Quanto un autore può immedesimarsi?

In vista della settimana prossima, durante la quale si svolgerà la ricorrenza della giornata della donna (25 novembre) vorrei intraprendere un ragionamento sul punto in cui è la società oggi. Mi è capitato di trovare su Instagram un post riguardo alle nuove uscite letterarie: in particolare, c’è una nuova uscita di Matteo Bussola, “Il rosmarino non capisce l’inverno”. Nel post che sponsorizzava il libro c’era questa descrizione, presumo tratta da un’intervista all’autore.

Ho deciso di scrivere di donne perché non sono una donna. Perché ho la sensazione
di conoscerle sempre poco, anche se vivo con quattro di loro. E perché è più utile scrivere di ciò che vuoi conoscere meglio, invece di ciò che credi di conoscere già.

Matteo Bussola

Adesso che avete sicuramente saltato la citazione, sia che siate uomini o donne, rileggetela attentamente.
La mia prima reazione è stata di risata: come puoi arrogarti il diritto di parlare al posto di qualcuno che non sei? Per quanto la capacità principale del buono scrittore sia quella del riuscire a descrivere posti/situazioni/pensieri che non ha mai visto o avuto, quest’idea in parte mi spaventa. Non perché non ci siano antecedenti letterari, si pensi al celeberrimo Madame Bovary, personaggio controverso e da sempre elogiato dalla critica letteraria, seppur scritto da un uomo. Naturalmente esistono personaggi femminili ben caratterizzati scritti da autori uomini, ma credo che un messaggio del genere possa essere frainteso oggi.
Lungi da me sindacare sull’intento nobile dell’autore, che giustamente dice di voler descrivere qualcosa di cui sa poco per approfondirla, siamo davvero sicuri che la società oggi abbia bisogno di questo messaggio?
Ormai siamo figli della lettura critica echiana del lettore modello, quindi inutile dibattere su questo: sicuramente l’autore ha immaginato un lettore ideale, ha voluto veicolare un messaggio per lui/lei, e in questo momento storico ha deciso che il suo messaggio è questo. Lui, che è e si sente un uomo a 360 gradi, vuole dire come si sente una donna. Anche a me piacerebbe sapere cosa pensa un uomo, e non dico che non sia giusto provare a immedesimarsi, ma la verità è che non lo saprò mai al 100%. Davvero nel 2022, in cui sappiamo quanto la situazione per le donne e per tutte le categorie marginalizzate sia complicata, tu, maschio bianco, vuoi venirmi a dire cosa pensa una donna? Come si sente?
È inutile girarci intorno: non lo sai. E non potrai mai saperlo. Puoi essere un supporter della nostra causa, puoi conoscere benissimo tua madre, tua sorella, tua zia e la tua compagna, ma non lo sai cosa provano quando girano da sole di notte e hanno paura, non sai cosa sentono quando sul posto di lavoro devono farsi valere anche se sanno di valere, non sai cosa si prova a ricevere un’occhiata maliziosa anche alle 7:30 del mattino o all’insicurezza data da quell’attenzione non richiesta che non sai mai fino a dove potrebbe spingersi.
Magari il libro sarà anche meraviglioso, ma le premesse sinceramente non mi spingono a comprarlo o a leggerlo.

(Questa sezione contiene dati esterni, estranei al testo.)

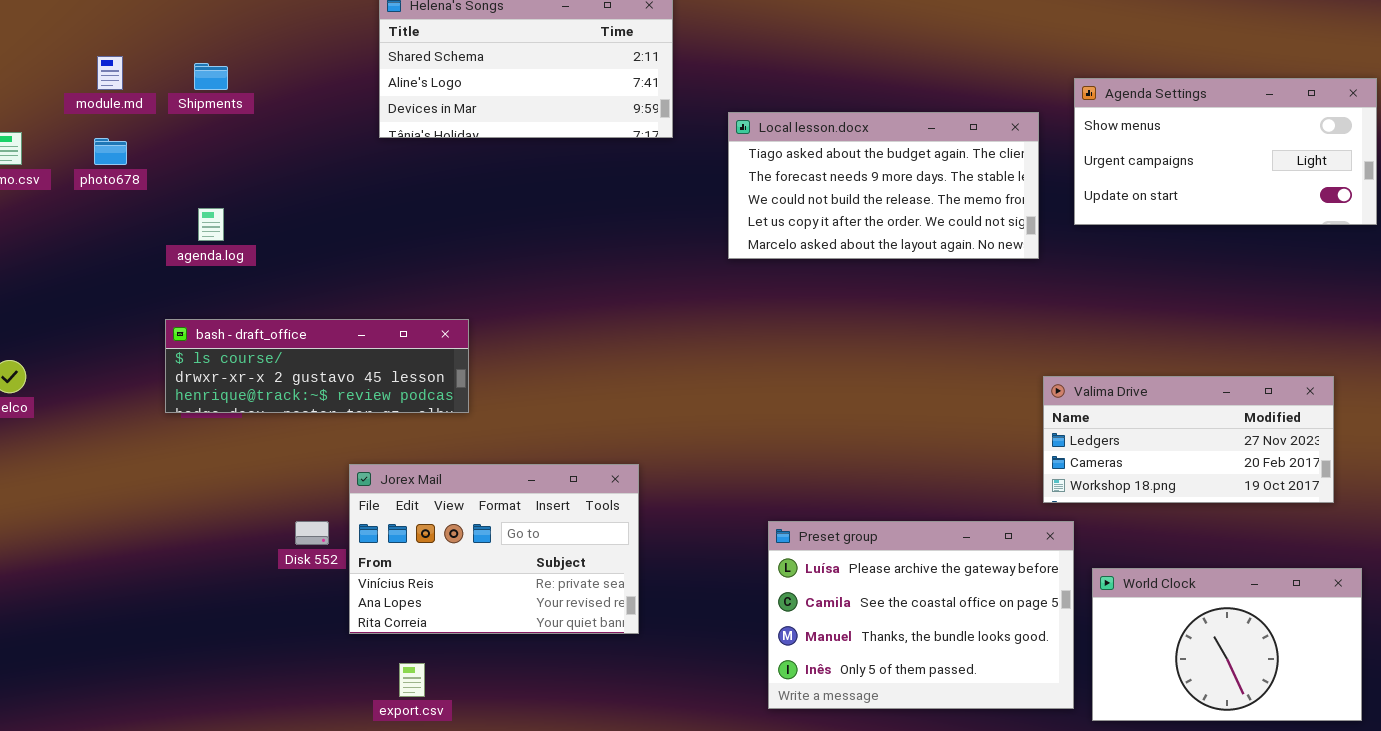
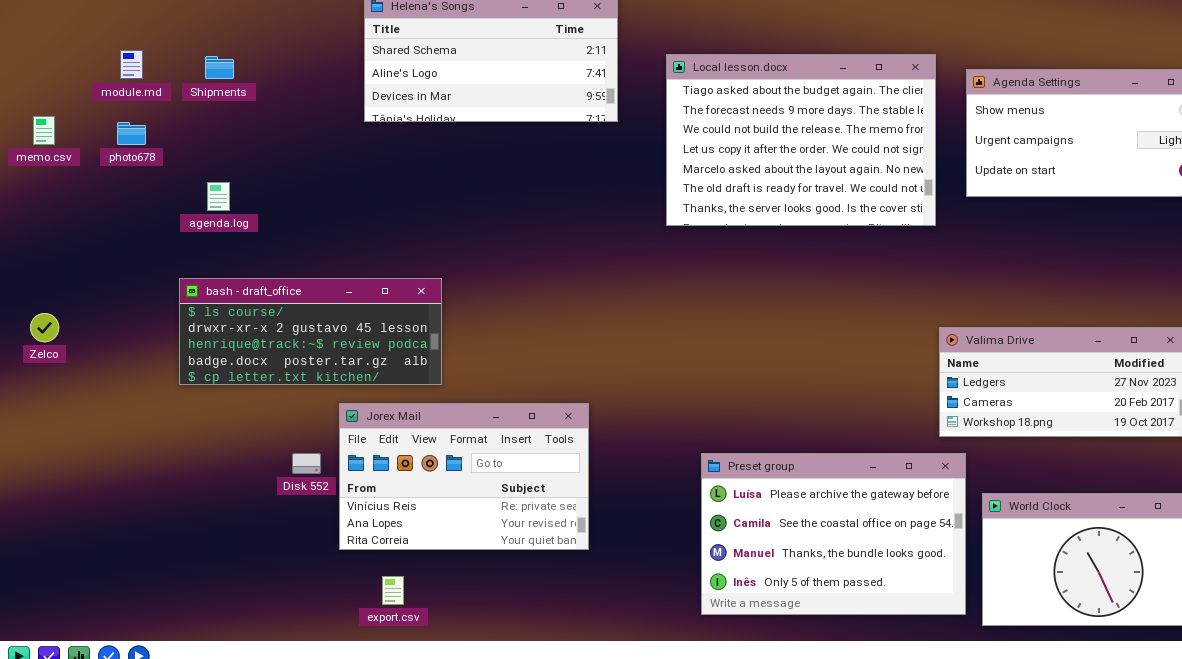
Local lesson.docx: [728,112,1039,259] -> [666,54,936,226], resized
bash - draft_office: [165,319,469,413] -> [179,278,442,385], resized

Il mio ragionamento non vuole denigrare l’intento dell’autore o la qualità del testo, ma vuole ragionare sul messaggio. I libri, i social, i programmi tv ci bombardano tutti i giorni e non possiamo permetterci di puntare sul cavallo sbagliato. Niente è solo qualcosa, quello non è solo un libro: quanti danni hanno fatto questi solo?